A pancytopenia due to a loss of haematopoetic precursors from the bone marrow.
Aplastic anaemia can be either congenital or much more commonly acquired:
· There are several forms of congenital aplastic anaemia the most common of which is Fanconi’s anaemia. This is an autosomal recessive aplastic anaemia with limb deformities.
· Idiopathic acquired aplastic anaemia is the most common form. It is thought to be due to an immune mechanism.
· Secondary acquired aplastic anaemia may result from direct injury to stem cells by external radiation or cytotoxic drugs. Other drugs may cause aplastic anaemia through dose dependent (e.g. gold) or idiosyncratic (e.g. nonsteroidal anti-inflammatory drugs) reactions, or by both mechanisms (e.g. chloramphenicol). Other causes include solvents, pesticides, industrial chemicals and insecticides and viruses (e.g. parvovirus B19 and HIV).
Patients present with the features of pancytopenia:
· Symptoms and signs of anaemia.
· Recurrent infections due to leucopenia.
· Bruising and purpura due to thrombocytopenia.
Full blood count and blood film will demonstrate a pancytopenia with absence of reticulocytes. A bone marrow aspirate and trephine shows a hypocellular marrow with no increased reticulin (fibrosis).

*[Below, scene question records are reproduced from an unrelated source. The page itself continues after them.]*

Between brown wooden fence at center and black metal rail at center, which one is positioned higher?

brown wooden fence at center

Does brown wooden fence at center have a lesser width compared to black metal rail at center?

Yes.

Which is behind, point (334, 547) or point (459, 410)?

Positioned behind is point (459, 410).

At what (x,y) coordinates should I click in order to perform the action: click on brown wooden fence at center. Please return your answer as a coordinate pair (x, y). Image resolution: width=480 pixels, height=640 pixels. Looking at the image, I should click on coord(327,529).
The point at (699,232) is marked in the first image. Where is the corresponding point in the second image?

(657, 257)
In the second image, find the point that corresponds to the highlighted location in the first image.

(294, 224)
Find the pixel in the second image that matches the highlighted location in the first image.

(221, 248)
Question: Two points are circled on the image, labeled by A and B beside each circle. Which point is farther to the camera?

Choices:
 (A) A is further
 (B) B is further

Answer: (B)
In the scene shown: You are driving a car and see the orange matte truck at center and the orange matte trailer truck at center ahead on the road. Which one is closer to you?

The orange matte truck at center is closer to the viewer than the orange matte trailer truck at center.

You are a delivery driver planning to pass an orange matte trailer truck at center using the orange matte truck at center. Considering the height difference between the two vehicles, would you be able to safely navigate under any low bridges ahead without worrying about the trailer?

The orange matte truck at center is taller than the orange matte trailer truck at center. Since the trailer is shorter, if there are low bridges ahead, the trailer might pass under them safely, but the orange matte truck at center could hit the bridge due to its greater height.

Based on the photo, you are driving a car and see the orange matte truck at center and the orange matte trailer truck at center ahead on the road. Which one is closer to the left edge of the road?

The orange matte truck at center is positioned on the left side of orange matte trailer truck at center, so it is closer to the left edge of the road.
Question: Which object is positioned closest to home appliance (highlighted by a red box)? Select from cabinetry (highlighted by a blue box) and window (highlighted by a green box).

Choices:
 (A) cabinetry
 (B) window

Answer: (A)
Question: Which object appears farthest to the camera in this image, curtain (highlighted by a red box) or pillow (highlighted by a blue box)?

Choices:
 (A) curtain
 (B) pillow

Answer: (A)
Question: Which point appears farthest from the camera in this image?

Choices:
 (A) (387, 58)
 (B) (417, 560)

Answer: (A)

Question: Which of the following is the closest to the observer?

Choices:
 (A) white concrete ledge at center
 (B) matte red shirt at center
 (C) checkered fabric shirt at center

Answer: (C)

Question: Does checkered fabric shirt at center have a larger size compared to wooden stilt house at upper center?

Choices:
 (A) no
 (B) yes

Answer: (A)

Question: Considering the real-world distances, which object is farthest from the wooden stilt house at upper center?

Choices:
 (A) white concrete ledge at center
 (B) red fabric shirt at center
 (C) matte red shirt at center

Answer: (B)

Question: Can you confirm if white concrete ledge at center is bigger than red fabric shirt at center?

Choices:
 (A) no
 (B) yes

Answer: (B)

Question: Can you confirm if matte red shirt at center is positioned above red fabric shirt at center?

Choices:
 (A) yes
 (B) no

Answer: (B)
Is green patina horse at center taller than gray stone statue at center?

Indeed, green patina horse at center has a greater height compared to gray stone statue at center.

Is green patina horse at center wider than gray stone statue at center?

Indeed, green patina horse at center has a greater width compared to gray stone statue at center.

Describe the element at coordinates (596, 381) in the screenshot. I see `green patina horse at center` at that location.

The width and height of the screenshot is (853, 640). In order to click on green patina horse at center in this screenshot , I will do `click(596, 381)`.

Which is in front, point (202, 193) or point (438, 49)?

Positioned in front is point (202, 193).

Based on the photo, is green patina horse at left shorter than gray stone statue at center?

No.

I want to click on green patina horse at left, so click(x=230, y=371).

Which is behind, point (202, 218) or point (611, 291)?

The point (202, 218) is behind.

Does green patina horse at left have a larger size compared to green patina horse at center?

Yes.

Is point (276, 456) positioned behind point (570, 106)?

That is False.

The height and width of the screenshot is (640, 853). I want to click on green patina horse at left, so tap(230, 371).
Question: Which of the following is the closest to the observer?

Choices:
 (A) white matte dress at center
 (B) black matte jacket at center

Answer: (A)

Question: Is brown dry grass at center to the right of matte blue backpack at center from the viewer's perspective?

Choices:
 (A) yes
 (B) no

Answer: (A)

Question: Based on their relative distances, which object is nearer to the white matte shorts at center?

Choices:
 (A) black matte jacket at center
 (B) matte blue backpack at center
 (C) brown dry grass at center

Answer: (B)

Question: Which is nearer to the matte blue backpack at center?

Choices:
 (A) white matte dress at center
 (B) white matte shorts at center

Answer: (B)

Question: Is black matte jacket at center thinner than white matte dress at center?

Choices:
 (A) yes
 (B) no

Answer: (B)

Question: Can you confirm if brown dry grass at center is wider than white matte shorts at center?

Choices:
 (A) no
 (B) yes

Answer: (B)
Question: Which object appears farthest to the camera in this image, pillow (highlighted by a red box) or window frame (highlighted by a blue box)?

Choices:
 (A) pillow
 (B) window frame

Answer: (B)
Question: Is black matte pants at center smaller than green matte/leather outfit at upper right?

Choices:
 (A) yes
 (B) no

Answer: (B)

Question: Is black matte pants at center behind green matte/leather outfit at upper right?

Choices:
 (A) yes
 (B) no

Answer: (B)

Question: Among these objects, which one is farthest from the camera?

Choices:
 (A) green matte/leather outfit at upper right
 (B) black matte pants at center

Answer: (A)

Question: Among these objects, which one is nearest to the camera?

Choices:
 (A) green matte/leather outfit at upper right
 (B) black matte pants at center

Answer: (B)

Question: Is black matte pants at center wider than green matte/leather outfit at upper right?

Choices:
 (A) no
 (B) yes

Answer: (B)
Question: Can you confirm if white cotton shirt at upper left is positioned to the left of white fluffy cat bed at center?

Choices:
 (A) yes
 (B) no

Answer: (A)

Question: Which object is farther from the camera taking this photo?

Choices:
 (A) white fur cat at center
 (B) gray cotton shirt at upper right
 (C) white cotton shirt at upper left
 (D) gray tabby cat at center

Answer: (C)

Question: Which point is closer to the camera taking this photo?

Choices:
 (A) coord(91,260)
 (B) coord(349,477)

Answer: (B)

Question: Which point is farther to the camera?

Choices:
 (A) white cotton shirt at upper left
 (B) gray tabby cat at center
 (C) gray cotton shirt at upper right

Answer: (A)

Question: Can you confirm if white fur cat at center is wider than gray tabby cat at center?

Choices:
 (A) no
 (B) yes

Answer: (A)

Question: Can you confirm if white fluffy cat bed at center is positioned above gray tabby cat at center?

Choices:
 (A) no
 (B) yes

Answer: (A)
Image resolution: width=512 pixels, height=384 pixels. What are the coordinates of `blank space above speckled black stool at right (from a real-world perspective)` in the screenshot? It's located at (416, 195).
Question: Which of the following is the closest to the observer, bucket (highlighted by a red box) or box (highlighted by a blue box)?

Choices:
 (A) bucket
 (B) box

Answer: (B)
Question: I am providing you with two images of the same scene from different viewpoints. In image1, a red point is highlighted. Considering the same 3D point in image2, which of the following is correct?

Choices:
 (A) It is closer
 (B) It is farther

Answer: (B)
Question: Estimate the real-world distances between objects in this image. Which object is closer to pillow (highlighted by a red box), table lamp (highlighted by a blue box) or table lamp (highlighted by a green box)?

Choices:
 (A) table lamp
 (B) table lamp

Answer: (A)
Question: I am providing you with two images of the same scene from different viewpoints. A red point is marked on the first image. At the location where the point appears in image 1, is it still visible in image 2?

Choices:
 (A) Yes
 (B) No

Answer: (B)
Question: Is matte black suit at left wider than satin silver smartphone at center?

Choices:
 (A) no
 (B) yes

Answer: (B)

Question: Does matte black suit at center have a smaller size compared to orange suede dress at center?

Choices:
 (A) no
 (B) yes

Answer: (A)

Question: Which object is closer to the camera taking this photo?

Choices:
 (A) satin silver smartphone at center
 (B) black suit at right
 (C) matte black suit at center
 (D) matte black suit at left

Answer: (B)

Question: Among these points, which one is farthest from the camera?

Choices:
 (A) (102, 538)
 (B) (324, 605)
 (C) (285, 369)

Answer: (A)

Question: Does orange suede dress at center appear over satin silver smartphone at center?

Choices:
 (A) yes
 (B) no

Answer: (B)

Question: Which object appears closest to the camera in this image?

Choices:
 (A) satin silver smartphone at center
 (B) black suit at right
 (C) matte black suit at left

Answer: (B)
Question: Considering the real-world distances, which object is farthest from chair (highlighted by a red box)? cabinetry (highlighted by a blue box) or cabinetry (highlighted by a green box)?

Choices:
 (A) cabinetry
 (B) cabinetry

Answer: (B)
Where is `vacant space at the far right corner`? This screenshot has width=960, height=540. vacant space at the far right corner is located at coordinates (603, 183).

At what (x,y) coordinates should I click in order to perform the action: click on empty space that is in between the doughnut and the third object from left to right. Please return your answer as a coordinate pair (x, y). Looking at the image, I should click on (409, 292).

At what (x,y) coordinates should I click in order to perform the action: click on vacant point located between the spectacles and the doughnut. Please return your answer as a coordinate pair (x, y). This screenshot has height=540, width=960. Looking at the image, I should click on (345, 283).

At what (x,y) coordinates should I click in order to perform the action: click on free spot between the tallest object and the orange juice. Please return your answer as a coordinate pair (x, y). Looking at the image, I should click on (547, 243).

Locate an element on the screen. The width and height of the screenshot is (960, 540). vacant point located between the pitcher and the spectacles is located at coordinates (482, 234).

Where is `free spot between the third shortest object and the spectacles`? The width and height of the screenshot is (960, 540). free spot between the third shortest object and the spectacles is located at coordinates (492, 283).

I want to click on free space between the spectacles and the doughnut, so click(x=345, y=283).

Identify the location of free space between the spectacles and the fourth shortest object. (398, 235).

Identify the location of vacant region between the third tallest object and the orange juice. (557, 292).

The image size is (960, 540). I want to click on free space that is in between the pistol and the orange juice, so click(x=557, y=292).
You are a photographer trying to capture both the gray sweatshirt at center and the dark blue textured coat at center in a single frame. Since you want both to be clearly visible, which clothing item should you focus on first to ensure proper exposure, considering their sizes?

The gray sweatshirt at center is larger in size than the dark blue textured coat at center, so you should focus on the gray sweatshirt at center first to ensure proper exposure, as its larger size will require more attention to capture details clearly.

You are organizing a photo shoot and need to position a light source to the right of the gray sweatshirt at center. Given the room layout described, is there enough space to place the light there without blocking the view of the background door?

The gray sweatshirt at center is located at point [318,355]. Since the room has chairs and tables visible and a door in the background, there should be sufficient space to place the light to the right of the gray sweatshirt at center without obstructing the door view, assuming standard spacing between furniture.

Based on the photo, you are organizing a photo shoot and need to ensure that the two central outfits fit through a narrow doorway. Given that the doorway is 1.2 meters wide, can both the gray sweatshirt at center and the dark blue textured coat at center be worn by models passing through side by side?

Treatment should include withdrawal of any causative agents, supportive care (blood and platelet transfusions) and some form of definitive therapy. Blood and platelet transfusions should be used selectively in patients who are candidates for stem cell transplantation to avoid sensitisation.
Stem cell transplantation is the treatment of choice in young patients with acquired severe aplastic anaemia who have an HLA identical sibling.
Immunosuppressive therapy is used as first line treatment in patients over 35–45 years, younger patients without an HLA identical sibling or those with less severe aplastic anaemia. Regimens include antithymocyte globulin and cyclosporine. Androgens may be used as additional therapy.
The course is dependent on the severity of the disease and the age of the patient. In young patients who undergo stem cell transplantation the 3-year survival rate is 75–85%. Immunosuppressive therapy has a similar 3 year survival but there is a significant risk of developing paroxysmal nocturnal haemoglobinuria, myelodysplastic syndrome or acute myeloid leukaemia.